The pro forma order of this court dated June 8, 1938, is correct, under the existing statutes of this State at that time, and their construction by the courts of this State.
The decree to be signed herein should contain a provision directing the trustee of the trust for the benefit of Henry H. Rogers, Jr., to pay to the executors the balance of $723,387.82 of share of estate taxes heretofore adjudged to be due from the said trust.

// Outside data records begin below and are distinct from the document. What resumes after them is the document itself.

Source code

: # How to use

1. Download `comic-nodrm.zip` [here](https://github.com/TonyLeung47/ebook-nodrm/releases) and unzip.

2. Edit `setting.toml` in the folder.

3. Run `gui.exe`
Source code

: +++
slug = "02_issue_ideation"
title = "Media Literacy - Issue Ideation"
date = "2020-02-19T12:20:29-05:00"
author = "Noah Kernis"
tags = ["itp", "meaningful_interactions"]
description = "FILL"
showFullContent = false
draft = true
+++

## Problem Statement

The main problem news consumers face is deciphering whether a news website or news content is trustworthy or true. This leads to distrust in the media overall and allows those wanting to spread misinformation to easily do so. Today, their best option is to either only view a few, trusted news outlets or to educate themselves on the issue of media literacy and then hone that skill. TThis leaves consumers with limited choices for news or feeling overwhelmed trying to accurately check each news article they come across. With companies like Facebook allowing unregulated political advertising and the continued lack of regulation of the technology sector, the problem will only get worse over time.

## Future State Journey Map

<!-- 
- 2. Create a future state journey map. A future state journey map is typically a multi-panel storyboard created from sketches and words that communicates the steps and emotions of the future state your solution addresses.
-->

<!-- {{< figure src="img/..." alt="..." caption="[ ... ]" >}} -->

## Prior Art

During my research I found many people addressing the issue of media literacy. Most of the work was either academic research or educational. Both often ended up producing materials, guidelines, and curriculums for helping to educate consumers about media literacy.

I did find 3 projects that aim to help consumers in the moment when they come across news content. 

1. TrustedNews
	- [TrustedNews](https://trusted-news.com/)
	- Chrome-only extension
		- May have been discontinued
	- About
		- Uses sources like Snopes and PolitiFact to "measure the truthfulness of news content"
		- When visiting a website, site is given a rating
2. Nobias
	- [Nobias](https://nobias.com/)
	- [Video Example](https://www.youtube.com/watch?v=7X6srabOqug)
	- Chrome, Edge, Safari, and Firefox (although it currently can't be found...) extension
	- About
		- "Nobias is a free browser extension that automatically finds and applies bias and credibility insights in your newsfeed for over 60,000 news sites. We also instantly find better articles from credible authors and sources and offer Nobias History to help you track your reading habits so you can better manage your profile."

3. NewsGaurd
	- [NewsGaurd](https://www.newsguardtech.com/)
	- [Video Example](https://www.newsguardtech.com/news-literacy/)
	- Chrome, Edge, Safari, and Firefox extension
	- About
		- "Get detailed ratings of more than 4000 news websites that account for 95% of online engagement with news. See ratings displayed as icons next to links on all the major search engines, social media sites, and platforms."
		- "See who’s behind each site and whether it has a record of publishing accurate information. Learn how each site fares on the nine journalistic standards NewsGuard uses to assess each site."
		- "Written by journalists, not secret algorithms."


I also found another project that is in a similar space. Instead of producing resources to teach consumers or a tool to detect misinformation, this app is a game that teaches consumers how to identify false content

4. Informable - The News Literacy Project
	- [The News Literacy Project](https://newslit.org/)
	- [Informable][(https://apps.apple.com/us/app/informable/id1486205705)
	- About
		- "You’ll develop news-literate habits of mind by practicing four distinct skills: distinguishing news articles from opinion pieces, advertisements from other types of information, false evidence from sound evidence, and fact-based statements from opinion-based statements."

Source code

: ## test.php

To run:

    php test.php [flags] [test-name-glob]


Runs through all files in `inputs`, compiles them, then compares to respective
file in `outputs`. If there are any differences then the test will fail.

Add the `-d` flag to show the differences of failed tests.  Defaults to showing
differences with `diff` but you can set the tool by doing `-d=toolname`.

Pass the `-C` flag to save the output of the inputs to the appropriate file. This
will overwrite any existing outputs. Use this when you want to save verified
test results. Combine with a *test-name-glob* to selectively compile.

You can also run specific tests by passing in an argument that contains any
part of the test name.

As to the Sackley, Lackland and Benjamin trusts and Miles trust, these are inter vivos trusts. There are two other existing trusts erected under the will. As to the trusts created by the will, I think there can be no question that the tax must be paid from the residuary estate. The provision of the will directing that inheritance, transfer or similar duties or taxes be paid out of residuary estate cannot be so restricted or interpreted as to exclude either of the testamentary trusts. The following clause of the will of deceased leaves no doubt as to his intention in this regard: “ I direct that all inheritance, transfer, legacy, succession or similar duties or taxes which shall become payable in respect of any property or interest passing under this my last will and testament or any codicil hereto I may make hereafter, shall be paid out of the capital of my residuary estate.”
As to the other trusts, while the question has not been so easy of solution, I come to the same conclusion. The tax should be paid from the residuary estate. The donor of these trusts was apparently anxious to preserve the principal so that the income provided would not be diminished during the lives of the beneficiaries. His purpose has already been defeated by the decision heretofore made that the impairment of trust principal need not be made good by his executors. His intention was .that the fund would be maintained. If the suggested contributions to the tax be made from each of these trusts, the purposes and plan of the donor would be substantially defeated. The *1060residue of these trusts after the death of the beneficiaries goes to the donor’s estate. There is ample authority for relieving the life beneficiaries of this burden, as the donor'undoubtedly desired. (Matter of Aldrich, 259 App. Div. 162.)
Of course many inter vivos trusts must bear the tax burden. But no one can- doubt that here the testator (donor) intended to relieve the trust of this burden, and his intent must control. (See Gibbs’ Estate, 41 N. Y. S. 2d 60.) The clause in the will here is very broad and inclusive and includes beside the usual tax provisions, “ inheritance, transfer, legacy, succession or similar duties or taxes ” payable in respect of any property or interest passing under the will or codicil.
Submit decree on five days’ notice dismissing the appeal of the State Tax Commission and embodying this decision as to the payment of taxes.